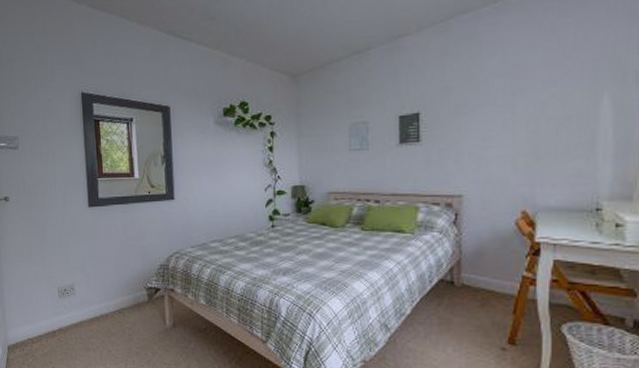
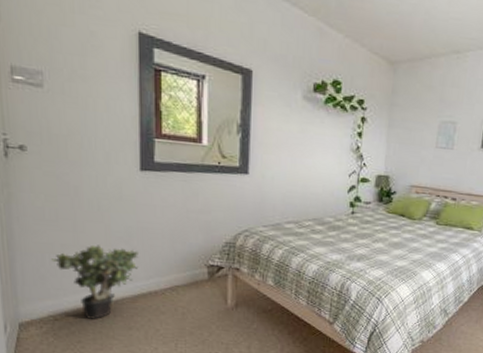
potted plant: none [28,275,92,342] -> present [52,244,139,319]

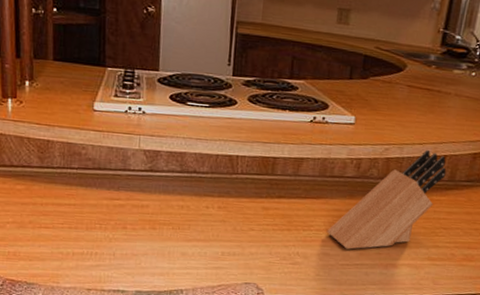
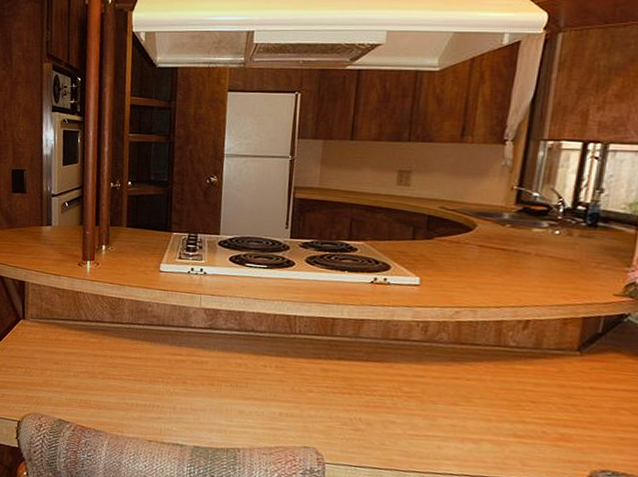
knife block: present [326,149,447,250] -> none [391,313,531,419]

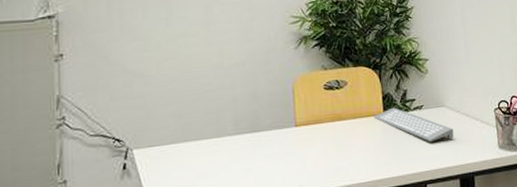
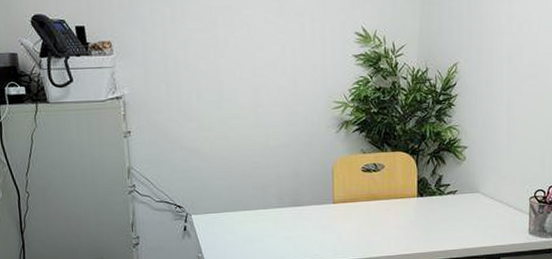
computer keyboard: present [373,107,454,142] -> none [407,191,486,224]

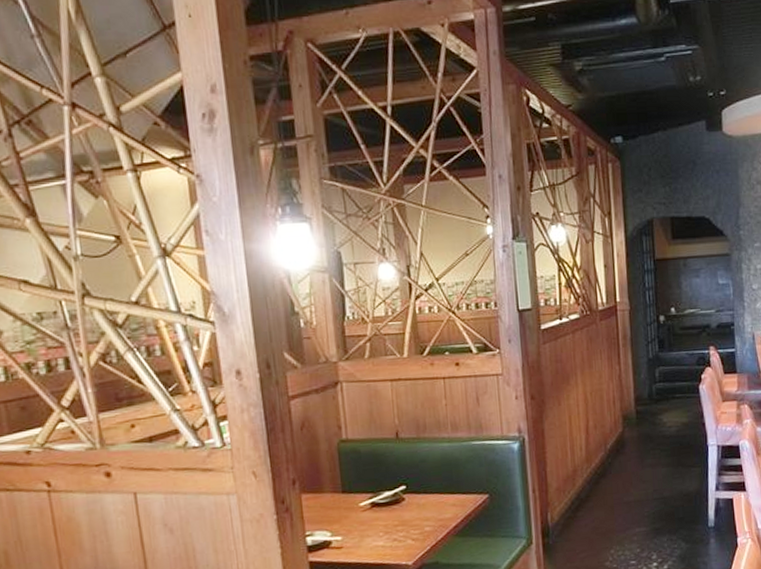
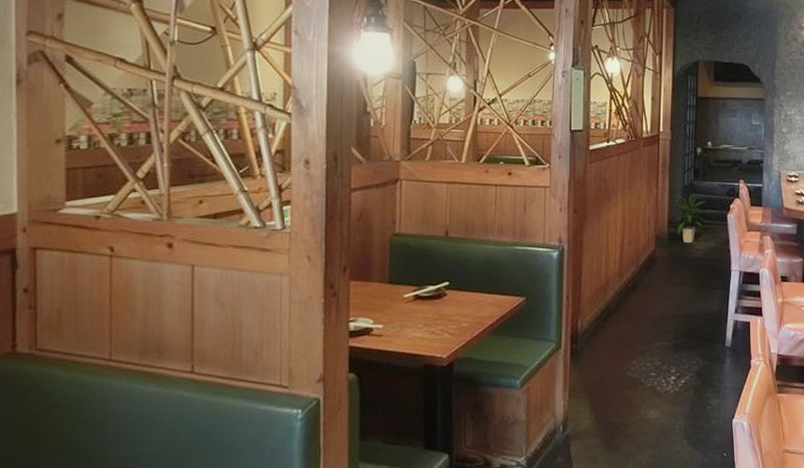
indoor plant: none [637,364,678,421] -> present [671,191,707,244]

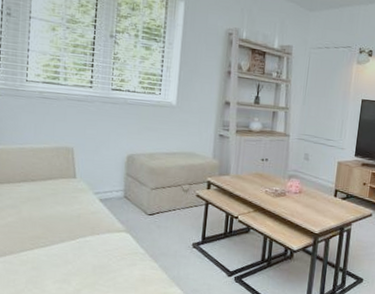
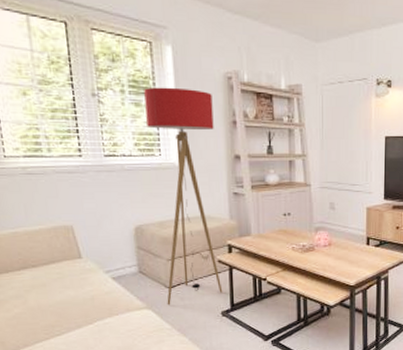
floor lamp: none [144,35,213,231] -> present [144,87,223,306]

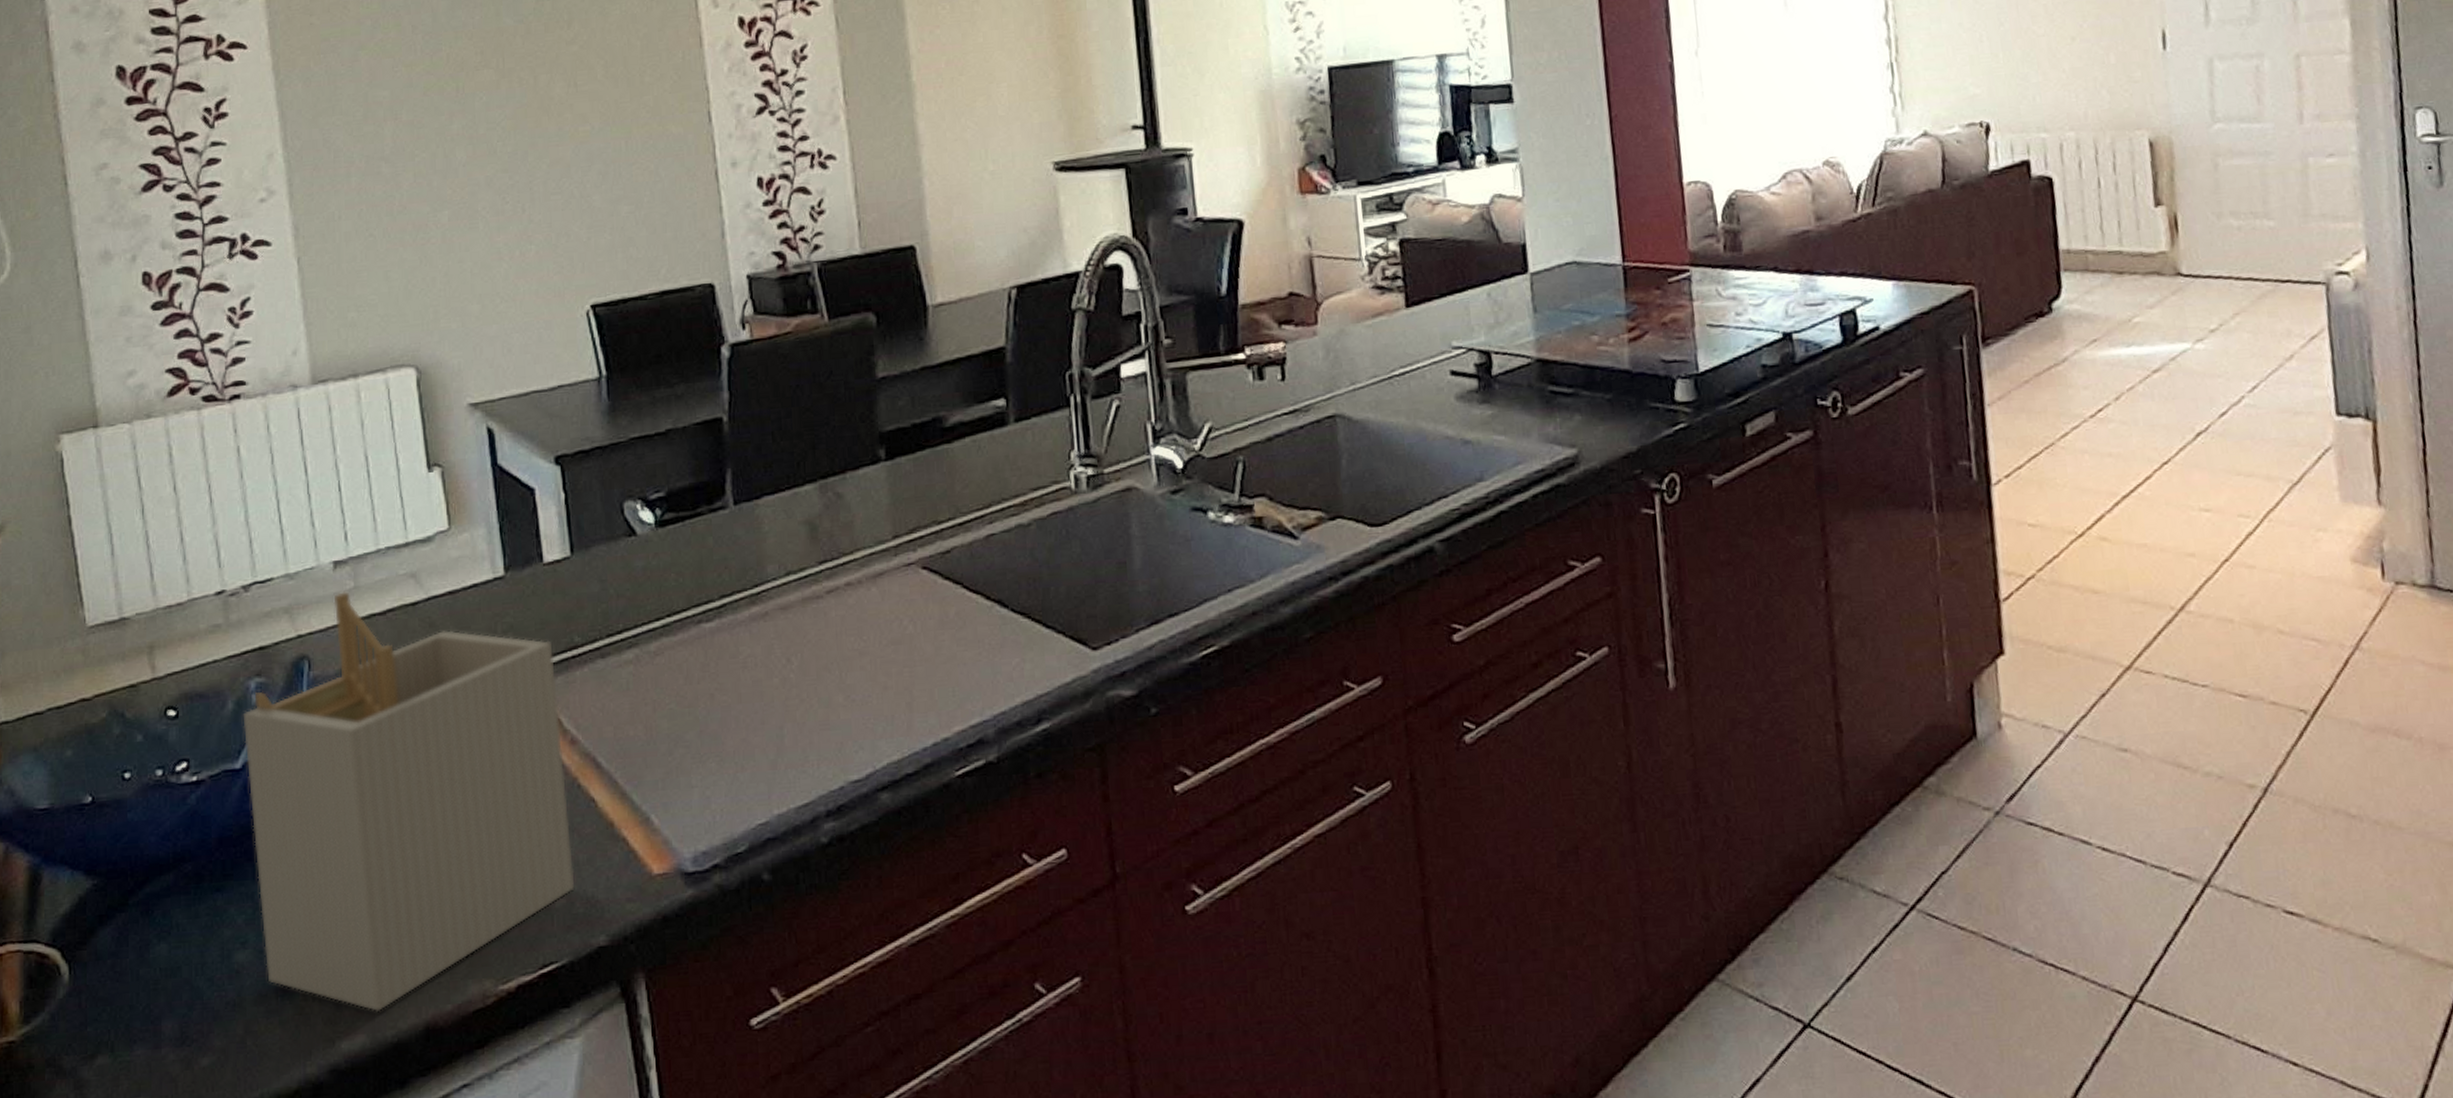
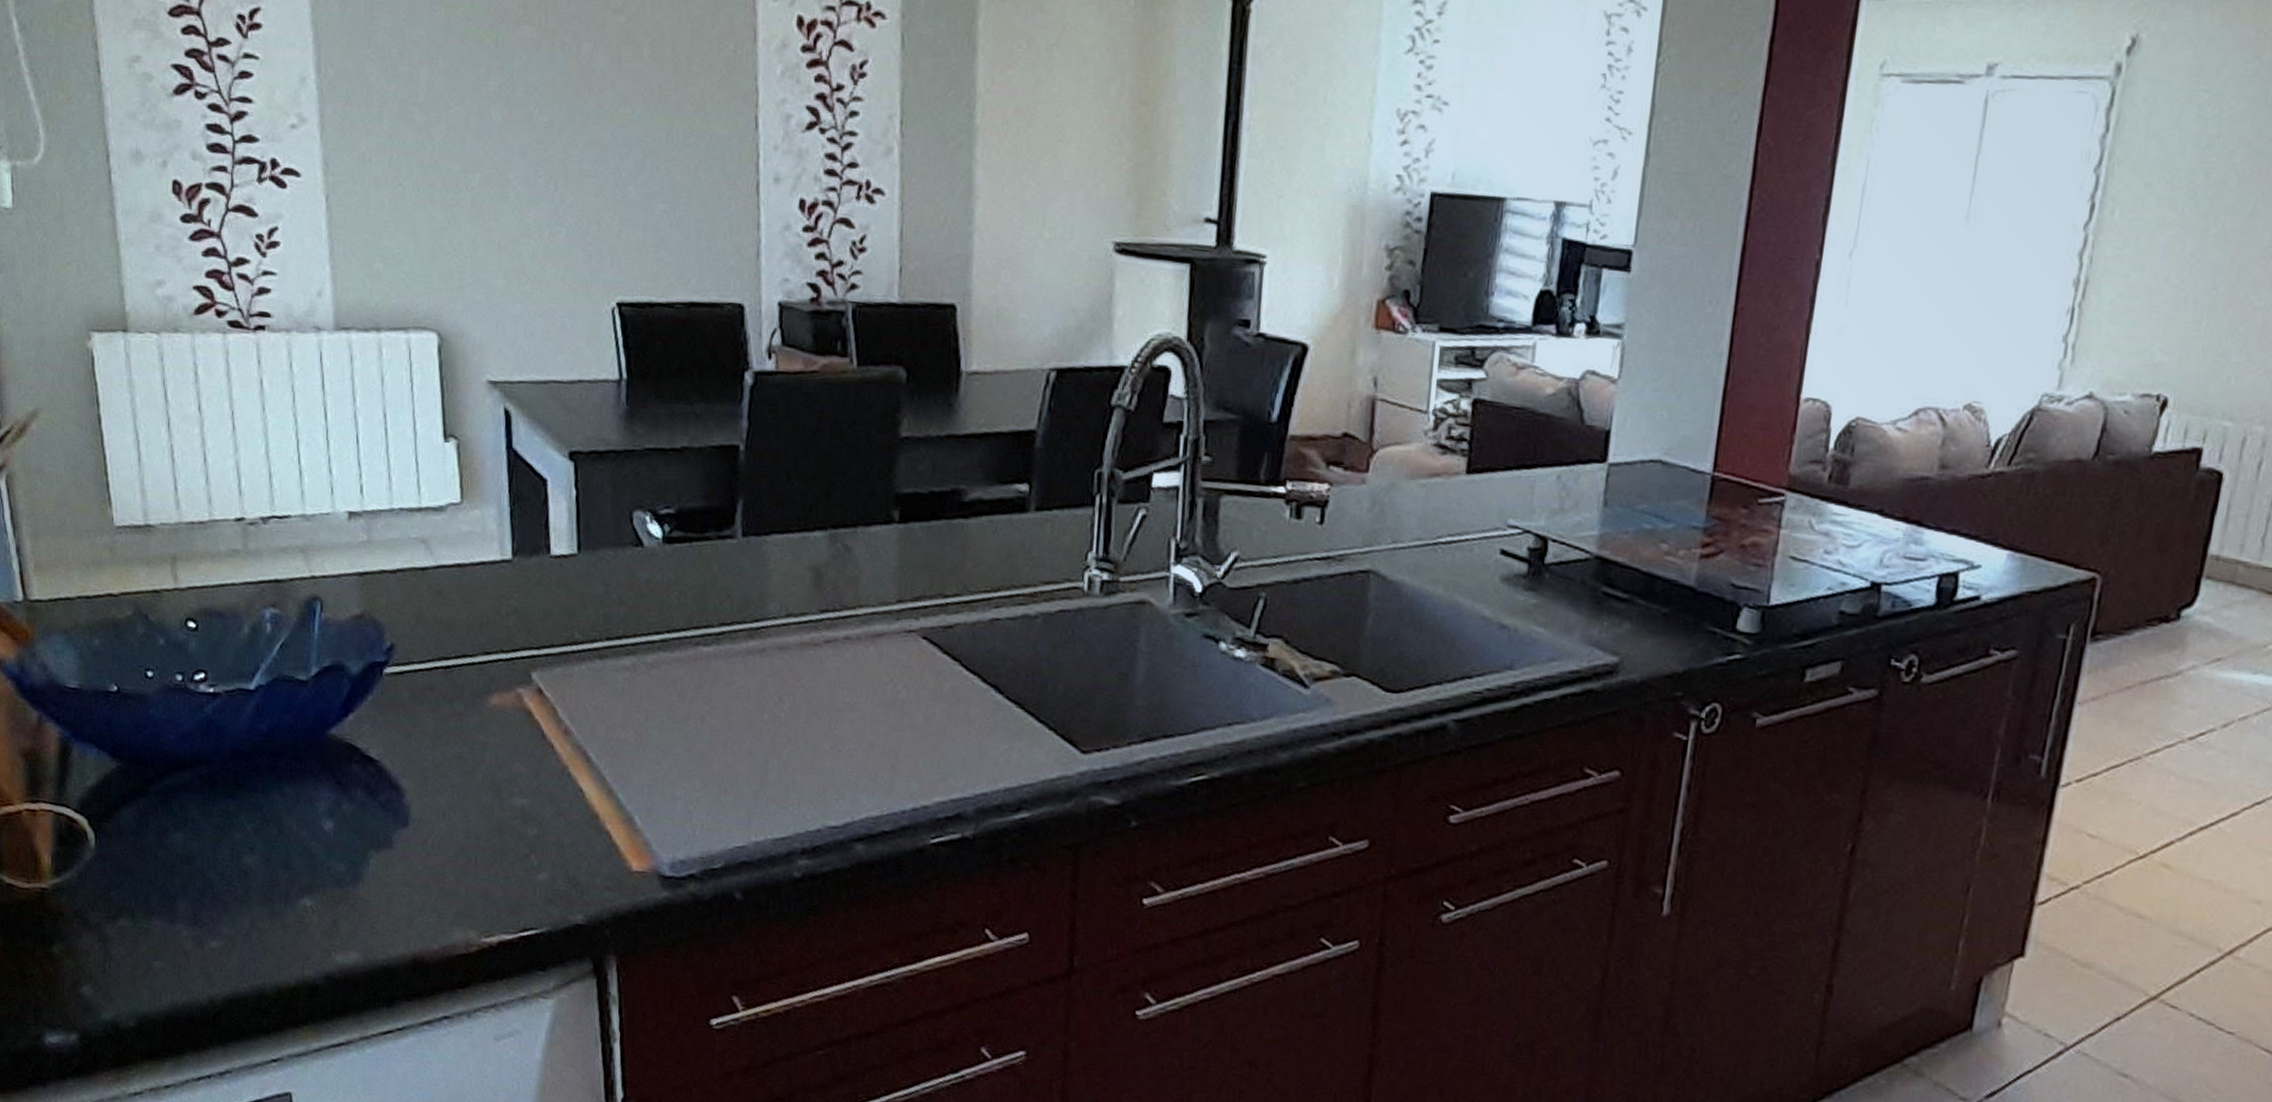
utensil holder: present [243,592,575,1013] -> none [257,542,559,937]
++++
> Try it:
Pull every line containing "plant" out of the entries.

> Written solution:
potted plant: none [28,275,92,342] -> present [52,244,139,319]
indoor plant: none [637,364,678,421] -> present [671,191,707,244]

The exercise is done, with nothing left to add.